» Exercise
Return every line of the records that contains the string "points", treating uppercase and lowercase as different.

» Records shown
——————————
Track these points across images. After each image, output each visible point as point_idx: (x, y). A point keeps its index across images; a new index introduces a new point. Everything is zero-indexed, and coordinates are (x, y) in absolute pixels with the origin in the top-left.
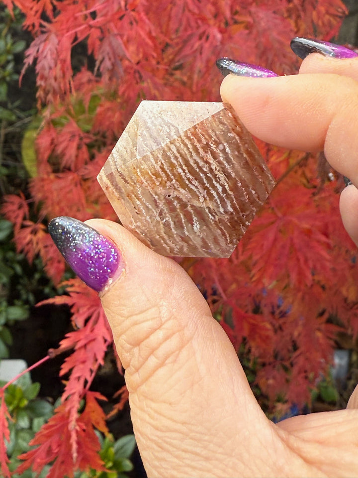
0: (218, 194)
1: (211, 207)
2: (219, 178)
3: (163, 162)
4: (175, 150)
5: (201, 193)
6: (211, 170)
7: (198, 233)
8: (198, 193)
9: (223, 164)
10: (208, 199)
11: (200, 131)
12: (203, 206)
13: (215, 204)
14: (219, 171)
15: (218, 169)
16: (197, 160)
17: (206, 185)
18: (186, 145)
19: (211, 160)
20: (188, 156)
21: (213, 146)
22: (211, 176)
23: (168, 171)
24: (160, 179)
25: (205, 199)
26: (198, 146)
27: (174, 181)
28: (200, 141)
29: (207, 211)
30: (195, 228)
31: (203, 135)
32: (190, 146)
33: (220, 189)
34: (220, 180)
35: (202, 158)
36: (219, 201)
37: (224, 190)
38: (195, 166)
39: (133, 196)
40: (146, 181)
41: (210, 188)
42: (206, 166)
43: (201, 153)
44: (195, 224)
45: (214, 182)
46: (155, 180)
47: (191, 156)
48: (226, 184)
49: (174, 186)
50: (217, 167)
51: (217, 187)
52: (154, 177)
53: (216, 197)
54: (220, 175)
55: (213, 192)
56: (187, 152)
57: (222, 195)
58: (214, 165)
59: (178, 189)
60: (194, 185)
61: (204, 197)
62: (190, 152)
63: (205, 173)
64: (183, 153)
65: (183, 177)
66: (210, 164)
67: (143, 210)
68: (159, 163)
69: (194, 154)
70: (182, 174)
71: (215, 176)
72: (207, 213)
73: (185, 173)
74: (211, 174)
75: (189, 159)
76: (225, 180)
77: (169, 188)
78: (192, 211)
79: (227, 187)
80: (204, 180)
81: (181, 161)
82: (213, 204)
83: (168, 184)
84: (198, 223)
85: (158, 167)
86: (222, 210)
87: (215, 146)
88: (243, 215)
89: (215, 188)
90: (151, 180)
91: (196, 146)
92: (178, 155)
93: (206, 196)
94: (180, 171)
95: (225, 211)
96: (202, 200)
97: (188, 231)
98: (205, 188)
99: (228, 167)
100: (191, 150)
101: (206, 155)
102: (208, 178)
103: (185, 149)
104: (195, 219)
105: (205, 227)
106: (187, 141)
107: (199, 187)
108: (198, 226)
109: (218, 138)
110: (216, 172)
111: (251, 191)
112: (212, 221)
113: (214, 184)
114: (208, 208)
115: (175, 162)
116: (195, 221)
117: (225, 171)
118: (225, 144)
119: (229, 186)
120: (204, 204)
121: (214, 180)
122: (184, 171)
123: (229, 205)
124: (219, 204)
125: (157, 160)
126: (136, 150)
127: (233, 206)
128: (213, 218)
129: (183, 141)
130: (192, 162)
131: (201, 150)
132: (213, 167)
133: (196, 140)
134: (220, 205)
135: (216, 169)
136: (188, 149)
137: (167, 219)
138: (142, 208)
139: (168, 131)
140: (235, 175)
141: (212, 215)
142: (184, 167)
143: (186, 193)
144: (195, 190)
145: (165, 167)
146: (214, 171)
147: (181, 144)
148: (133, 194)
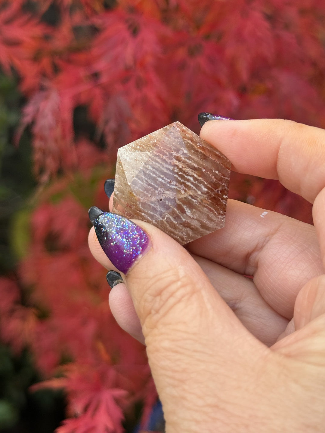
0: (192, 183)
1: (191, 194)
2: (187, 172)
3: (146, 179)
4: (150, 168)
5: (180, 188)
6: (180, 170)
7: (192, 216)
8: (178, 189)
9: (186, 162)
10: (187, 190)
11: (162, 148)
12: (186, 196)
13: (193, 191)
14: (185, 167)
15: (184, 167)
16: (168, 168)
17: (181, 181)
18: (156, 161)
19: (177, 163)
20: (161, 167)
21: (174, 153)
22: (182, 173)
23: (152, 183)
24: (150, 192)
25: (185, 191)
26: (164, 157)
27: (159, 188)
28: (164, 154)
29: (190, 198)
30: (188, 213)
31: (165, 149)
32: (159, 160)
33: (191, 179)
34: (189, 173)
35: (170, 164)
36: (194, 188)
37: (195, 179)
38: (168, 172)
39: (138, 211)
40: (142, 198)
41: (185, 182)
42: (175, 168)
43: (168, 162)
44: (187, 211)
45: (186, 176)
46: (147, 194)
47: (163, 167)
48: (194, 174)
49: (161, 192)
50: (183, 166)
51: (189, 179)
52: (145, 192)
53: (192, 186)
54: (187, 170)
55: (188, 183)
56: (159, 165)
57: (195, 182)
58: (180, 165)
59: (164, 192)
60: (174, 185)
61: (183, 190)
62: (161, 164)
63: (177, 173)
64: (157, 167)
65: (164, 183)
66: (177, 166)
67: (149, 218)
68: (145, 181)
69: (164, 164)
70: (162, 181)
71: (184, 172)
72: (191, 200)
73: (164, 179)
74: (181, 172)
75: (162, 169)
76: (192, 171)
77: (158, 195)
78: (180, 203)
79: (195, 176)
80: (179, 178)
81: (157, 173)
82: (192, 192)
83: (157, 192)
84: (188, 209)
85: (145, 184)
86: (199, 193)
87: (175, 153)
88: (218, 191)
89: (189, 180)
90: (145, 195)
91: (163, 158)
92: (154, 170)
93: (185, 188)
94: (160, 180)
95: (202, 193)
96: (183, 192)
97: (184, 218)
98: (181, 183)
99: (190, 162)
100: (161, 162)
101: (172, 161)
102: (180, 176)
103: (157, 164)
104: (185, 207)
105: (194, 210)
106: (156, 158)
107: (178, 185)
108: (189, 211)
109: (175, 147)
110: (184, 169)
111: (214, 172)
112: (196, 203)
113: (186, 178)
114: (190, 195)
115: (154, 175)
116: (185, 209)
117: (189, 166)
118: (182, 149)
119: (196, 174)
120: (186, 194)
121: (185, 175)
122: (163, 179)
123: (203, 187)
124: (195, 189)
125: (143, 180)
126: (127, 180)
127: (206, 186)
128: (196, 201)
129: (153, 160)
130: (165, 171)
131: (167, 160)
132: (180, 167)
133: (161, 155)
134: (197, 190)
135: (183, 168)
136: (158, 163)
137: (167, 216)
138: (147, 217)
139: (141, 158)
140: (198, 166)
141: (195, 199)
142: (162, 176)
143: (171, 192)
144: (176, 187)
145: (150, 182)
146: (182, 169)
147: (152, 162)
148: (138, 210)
——————————
» Task solution
Track these points across images. After each image, output each visible point as point_idx: (x, y). A point keeps its index across images; a new index introduces a new point. Everything is zero-indexed, and coordinates are (x, y) in absolute pixels with the origin in the top-left.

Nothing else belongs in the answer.